Es war also mal wieder so nachts. Andere Leute schliefen, ich aber nicht, denn die Nachtschwester rief an: „Hallo Dienstarzt. Bei mir liegt die Frau Brimmchen. Kennen sie die?“

„Äh nö?“

„Ah ok. Frau Brimmchen liegt bei uns mit hochgradiger Demenz und einer Lungenentzündung. Im Rahmen dieser Demenz hasst Frau Brimmchen die ganze Welt und lässt keine Gelegenheit aus jeden in Reichweite zu schlagen. Aber jetzt pass‘ auf: Als wir heute Nacht das Mitternachtsantibiotikum geben wollte, da hat sie uns nur mit rechts geschlagen. Nicht mit links. Da stimmt was nicht!“

„Oook ich komme vorbei.“


Kurz nach Mitternacht stand ich in einem kleinen Kreis, bestehend aus Nachtschwester (naja 2) und mir um Frau Brimmchens Bett herum und wir zogen vorsichtig an Frau Brimmchens Arm, welcher bewegungslos und schlaff zurück auf die Matratze fiel.

„Mist, ein Schlaganfall“, dachte ich und rief den Neurologen an.

Frau Brimmchen schimpfte.

Der Neurologe kam.

Zombiegleich erhob Frau Brimmchen den bis dahin bewegungslosen Arm um wenige Zentimeter an.

„Na super“, dachte ich.

„Sag‘ mal.
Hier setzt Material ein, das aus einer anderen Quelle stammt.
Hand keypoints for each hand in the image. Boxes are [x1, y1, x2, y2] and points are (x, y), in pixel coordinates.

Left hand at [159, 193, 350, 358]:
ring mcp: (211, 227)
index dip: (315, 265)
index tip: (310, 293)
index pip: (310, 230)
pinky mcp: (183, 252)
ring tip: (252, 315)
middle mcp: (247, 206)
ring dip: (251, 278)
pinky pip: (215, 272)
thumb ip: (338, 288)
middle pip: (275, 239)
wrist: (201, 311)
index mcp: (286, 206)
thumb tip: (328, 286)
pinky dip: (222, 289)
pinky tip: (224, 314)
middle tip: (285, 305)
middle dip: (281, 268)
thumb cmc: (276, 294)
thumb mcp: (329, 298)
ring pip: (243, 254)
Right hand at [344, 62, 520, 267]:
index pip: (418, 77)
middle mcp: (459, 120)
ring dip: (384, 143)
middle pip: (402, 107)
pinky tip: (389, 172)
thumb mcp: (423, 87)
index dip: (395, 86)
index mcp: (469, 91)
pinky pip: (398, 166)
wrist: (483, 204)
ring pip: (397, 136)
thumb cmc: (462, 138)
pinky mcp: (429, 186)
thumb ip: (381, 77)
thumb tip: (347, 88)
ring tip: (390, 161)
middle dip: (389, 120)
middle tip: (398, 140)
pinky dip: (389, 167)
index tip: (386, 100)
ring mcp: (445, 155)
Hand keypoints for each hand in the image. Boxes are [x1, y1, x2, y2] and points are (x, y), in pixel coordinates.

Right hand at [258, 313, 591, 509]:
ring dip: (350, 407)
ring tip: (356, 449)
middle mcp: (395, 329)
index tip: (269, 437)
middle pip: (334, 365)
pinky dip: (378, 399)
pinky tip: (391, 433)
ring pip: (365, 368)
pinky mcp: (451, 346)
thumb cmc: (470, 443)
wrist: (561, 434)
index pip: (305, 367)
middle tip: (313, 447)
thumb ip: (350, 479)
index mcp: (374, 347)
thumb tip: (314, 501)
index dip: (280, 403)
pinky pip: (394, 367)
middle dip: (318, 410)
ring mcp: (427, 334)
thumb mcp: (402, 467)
Ist dieser Arm eigentlich immer so kalt“, sagte der überaus kluge Neurologe und wir entschlossen uns nun das große Zimmerlicht anzumachen.
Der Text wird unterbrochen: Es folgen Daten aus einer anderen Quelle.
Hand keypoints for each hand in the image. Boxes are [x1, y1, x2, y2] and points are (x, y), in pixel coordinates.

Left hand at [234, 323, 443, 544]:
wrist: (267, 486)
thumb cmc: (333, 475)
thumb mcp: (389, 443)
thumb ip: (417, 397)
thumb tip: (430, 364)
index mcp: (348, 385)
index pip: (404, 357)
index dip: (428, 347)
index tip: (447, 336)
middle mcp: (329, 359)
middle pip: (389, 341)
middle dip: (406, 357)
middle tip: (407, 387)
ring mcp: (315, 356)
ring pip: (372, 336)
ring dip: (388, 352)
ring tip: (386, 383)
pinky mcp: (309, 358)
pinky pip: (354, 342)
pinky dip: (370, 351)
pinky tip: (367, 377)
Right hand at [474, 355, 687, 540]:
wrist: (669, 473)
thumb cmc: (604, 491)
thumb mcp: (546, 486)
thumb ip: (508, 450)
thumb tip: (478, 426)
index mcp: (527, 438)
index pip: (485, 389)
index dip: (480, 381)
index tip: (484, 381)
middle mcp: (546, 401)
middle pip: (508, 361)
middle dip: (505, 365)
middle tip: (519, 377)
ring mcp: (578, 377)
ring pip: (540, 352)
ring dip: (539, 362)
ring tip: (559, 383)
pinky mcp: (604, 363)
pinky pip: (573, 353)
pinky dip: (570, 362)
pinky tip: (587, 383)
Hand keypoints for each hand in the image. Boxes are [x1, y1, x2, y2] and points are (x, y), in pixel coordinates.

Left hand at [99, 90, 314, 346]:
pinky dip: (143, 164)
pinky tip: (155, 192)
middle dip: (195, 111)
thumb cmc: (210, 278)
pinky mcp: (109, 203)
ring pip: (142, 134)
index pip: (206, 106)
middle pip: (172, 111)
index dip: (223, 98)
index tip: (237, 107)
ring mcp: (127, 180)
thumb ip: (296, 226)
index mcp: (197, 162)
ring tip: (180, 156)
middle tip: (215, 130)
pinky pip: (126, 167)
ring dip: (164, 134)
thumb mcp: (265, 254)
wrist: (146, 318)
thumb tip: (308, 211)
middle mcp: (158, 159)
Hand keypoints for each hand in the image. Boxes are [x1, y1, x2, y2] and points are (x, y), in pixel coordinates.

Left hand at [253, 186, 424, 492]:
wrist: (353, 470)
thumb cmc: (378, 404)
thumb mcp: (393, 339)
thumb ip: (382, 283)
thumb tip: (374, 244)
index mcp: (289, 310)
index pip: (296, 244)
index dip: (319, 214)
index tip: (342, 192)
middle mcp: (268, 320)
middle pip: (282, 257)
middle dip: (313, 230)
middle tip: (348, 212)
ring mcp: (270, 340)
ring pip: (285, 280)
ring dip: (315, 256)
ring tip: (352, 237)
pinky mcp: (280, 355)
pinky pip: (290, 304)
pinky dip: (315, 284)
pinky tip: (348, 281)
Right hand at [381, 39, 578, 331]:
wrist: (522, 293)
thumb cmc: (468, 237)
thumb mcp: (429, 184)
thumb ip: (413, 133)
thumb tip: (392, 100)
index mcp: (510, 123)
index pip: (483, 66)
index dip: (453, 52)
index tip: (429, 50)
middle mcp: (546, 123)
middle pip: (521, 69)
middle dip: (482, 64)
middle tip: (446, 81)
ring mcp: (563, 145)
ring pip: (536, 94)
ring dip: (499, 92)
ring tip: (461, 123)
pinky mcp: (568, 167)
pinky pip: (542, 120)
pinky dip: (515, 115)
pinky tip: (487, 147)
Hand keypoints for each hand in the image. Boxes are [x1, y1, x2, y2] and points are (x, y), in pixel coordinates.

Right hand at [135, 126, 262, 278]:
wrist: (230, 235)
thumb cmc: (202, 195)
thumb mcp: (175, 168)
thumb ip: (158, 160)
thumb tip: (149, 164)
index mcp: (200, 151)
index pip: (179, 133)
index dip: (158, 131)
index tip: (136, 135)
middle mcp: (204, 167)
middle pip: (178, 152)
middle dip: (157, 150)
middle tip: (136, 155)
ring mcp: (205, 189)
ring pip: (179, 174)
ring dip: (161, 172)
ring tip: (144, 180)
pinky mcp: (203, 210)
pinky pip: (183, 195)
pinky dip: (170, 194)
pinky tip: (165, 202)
Etwas blass. War er. Der Arm. Nicht der Neurologe.

Eine wilde Leuchtschrift mit den Buchstaben: Achtung: A R T E R I E L L E R  G E F Ä ß V E R S C H L U S S! durchzog mein Gehirn.
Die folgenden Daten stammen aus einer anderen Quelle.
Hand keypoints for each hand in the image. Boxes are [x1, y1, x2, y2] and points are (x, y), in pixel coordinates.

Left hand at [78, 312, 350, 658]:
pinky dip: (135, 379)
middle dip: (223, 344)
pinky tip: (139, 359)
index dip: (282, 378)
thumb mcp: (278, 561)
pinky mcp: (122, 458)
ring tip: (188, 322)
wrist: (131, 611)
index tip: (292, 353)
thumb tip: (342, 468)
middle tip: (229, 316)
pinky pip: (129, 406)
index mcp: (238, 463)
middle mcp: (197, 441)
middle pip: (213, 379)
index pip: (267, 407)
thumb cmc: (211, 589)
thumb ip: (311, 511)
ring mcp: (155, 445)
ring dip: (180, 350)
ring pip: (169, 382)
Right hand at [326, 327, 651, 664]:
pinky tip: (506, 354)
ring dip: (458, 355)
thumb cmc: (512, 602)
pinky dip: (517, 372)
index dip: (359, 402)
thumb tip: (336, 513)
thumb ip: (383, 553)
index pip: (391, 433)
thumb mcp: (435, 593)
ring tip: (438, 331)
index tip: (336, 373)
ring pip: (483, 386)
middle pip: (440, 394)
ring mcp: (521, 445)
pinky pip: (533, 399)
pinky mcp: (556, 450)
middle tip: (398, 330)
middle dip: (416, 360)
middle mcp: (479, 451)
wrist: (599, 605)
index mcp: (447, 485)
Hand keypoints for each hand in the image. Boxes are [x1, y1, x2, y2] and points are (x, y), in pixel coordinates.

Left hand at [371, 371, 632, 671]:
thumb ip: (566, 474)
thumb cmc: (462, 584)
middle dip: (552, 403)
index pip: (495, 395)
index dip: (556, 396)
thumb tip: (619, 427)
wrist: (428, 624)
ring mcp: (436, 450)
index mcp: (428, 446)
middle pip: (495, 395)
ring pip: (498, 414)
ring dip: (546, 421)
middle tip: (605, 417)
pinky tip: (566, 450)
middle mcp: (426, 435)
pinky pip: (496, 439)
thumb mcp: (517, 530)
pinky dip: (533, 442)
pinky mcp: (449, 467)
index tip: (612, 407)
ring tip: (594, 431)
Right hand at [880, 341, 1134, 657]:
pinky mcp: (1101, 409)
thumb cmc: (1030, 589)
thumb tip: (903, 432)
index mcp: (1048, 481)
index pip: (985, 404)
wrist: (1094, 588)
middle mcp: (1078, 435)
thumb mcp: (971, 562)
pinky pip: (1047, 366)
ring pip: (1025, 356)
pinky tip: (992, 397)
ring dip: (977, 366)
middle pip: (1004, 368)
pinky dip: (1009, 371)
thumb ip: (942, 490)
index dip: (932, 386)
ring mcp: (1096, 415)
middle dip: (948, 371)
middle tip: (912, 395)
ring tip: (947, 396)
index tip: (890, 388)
Der Neurologe stimmte dem zu, erklärte, das sei ja kein neurologisches Problem und ging schnell wieder weg.

Prinzipiell hätte ich das alles als gefäßchirugisches Problem deklariert, aber es gab keine Gefäßchirurgen in der Gegend, deswegen war es jetzt erst mal ein internistisches Problem und der Internist, tja das war ich.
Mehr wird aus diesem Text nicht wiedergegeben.